CS 178: Machine Learning and Data Mining

Prof. Stephan Mandt
Winter 2024
Day/Time: Tuesday and Thursday 12:30--1:50 pm
Location: HIB-100
TAs: Justus Will, Xingwei Li, Tamanna Hossein, Ruihan Yang
Reader: Kai Nelson

The course's official webpage is on Canvas. Please check the Canvas site for all details including homework, resources, a syllabus, and links to Piazza and Gradescope.
The first lecture takes place on Tuesday January 8, 2024.

FAQs

  • This course is in-person only. If you can't attend the lectures, please choose another course.
  • The course has reached its maximum capacity of 235 students. This capacity will not be further increased due to resource constraints.

    Course Description

    How can a machine learn from experience, to become better at a given task? How can we automatically extract knowledge or make sense of massive quantities of data? These are the fundamental questions of machine learning. Machine learning and data mining algorithms use techniques from statistics, optimization, and computer science to create automated systems which can sift through large volumes of data at high speed to make predictions or decisions without human intervention. Machine learning as a field is now incredibly pervasive, with applications from the web (search, advertisements, and suggestions) to national security, from analyzing biochemical interactions to traffic and emissions to astrophysics. Perhaps most famously, the $1M Netflix prize stirred up interest in learning algorithms in professionals, students, and hobbyists alike; now, websites like Kaggle host regular open competitions on many companies' data. This class will familiarize you with a broad cross-section of models and algorithms for machine learning, and prepare you for research or industry application of machine learning techniques.

    Course Topics

  • Nearest neighbor methods
  • Bayes classifiers, naive Bayes
  • Linear regression, linear classifiers; perceptrons & logistic regression
  • VC dimension, shattering, and complexity
  • Neural networks (multi-layer perceptrons) and deep belief nets
  • Support vector machines; kernel methods
  • Decision trees for classification & regression
  • Ensembles; bagging, gradient boosting, adaboost
  • Unsupervised learning: clustering methods
  • Dimensionality reduction: (Multivariate Gaussians); PCA/SVD, latent space representations
  • Recommender Systems and Collaborative Filtering
  • Time series, Markov models
  • Advanced Topics

    Prerequisites

  • Appropriate mathematical background in probability and statistics, calculus and linear algebra
  • Programming assignments will require a working familiarity with Python, along with familiarity with data structures and algorithms.

    Academic Integrity

    All students are expected to be familiar with the policy below. Failure to adhere to this policy can result in a student receiving a failing grade in the class.
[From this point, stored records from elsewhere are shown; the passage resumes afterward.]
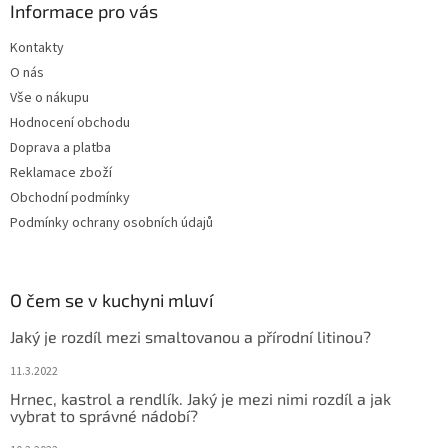
Informace pro vás
Kontakty
O nás
Vše o nákupu
Hodnocení obchodu
Doprava a platba
Reklamace zboží
Obchodní podmínky
Podmínky ochrany osobních údajů
O čem se v kuchyni mluví
Jaký je rozdíl mezi smaltovanou a přírodní litinou?
11.3.2022
Hrnec, kastrol a rendlík. Jaký je mezi nimi rozdíl a jak
vybrat to správné nádobí?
    Academic integrity is taken seriously. For homework problems or programming assignments you are allowed to discuss the problems or assignments verbally with other class members, but under no circumstances can you look at or copy anyone else's written solutions or code relating to homework problems or programming assignments. All problem solutions and code submitted must be material you have personally written during this quarter, except for (a) material that you clearly indicate and reference as coming from another source, or (b) code provided to you by the TA/reader or instructor.

    It is the responsibility of each student to be familiar with UCI's Academic Integrity Policies and UCI's definitions and examples of academic misconduct.